Perhaps it's interesting that Victorian soldiers could identify what we might think of as modern (or even postmodern) injustices and untruths in a premodern age. If so, there has to be a better way of bringing these points to life than by having a handful of characters telling each other things in a pub. The respect we owe to the real-life models for these characters inhibits their full dramatic realisation in this play.

And while it's unfair to compare a radio drama with a Hollywood movie, it's hard not to compare and contrast this play's use of the Buffalo Bill show with similar scenes in The Assassination of the Outlaw Jesse James by the Coward Robert Ford. In that film, the nightly recreation of Jesse James's death on stage directly engages the theatre audience, who are implictly part of the outlaw's legend. Jesse James is already a celebrity when the movie starts - a man whose dime book adventures are more real than his actual exploits in the shrinking wild west.
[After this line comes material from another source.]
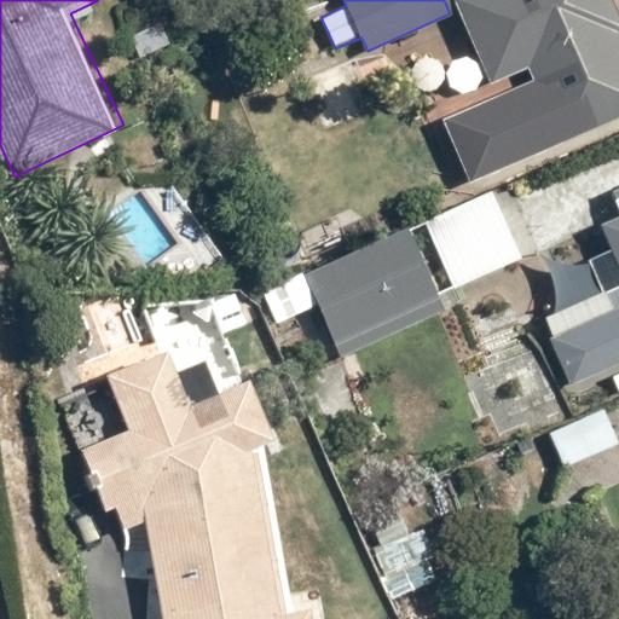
[(618,25),(608,0),(455,0),(467,28),(447,35),(460,65),(479,57),(489,82),(524,68),(554,142),(618,115),(618,25)]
But in Bearing the Cross, Buffalo Bill's show is only used to provide a platform for exposition of the battle. We're given just one character - Martha, the barmaid - who unequivocally approves of the soldiers' VCs and sees the medals as tokens of the community's regard for its heroes. A Kipling poem is used throughout the play to point up the ironies around society's use and abuse of its armed forces. And the only one of the soldiers who seems completely sure of the rightness of his and his comrades' actions will go on, we learn at the end, to commit suicide. The case for the establishment isn't put with much vigour, so the play ends up sounding like a long argument with an absent antagonist.

William Jones VC ...... Nigel Anthony
Robert Jones VC ...... Sebastian Harcombe
Henry Hook VC ...... Jon Strickland
Landlord/Buffalo Bill ...... Robert Blythe
Barmaid ...... Bethan Walker

Original music by David Chilton

Directed by Gordon House at Goldhawk Essential and broadcast on Friday 7 August 2009 at 14:15 on BBC Radio 4

Tuesday, 11 August 2009

Review: Three in a Bed by Ewa Banaszkiewicz and Mateusz Dymek

Raunchy! Turning-22 Gemma, an editorial dogsbody, inserts herself into the lives of literary liggers Sarah and Tom. Is she the daughter they couldn't have, or the new lover they need to reboot their relationship?

Warped, touching and realistically unresolved, Three in a Bed is a mature and sophisticated piece that tackles some of those "...ever after" issues that most stories steer clear of. For Sarah, there's the challenge of living every day in the light of her childlessness, while Gemma has been rejected by her own mother with casual but sustained cruelty. Life, as we know, goes on, even after the worst personal tragedies - and this, the writers suggest, is how it goes on: messily.

The neediness of Gemma, Sarah and Tom is overt, while their secrets need extraction. This is true to life, in that people's more extreme behaviour often seems to be desperately signalling some kind of pain that those around them can't intuit. Despair and addiction (if only to some form of distraction) are never very far away from these characters who have lost their anchors, and their maps.

This play asks if we can substitute for the broken relationships we can't mend. The writers have no neat answer to this question: the message is that our search for completion will dictate our actions, and that understanding the forces that drive us towards each other may help us heal, if only a little, and a little at a time.

Bold, contemporary writing, together with a great cast propelled by Annabelle Dowler's Gemma, and careful sound design, combine to create a very real world where tragedies must be borne despite the brittle, trivial style of our everyday interactions.

Sarah ...... Anastasia Hille
Tom ...... Matthew Marsh
Gemma ...... Annabelle Dowler
Kira/Tasha ...... Lizzy Watts
Sebastian Murray ...... Philip Fox
Caterer ...... Benjamin Askew

Directed by Sally Avens and broadcast on Monday 10 August 2009 at 14:15 on BBC Radio 4.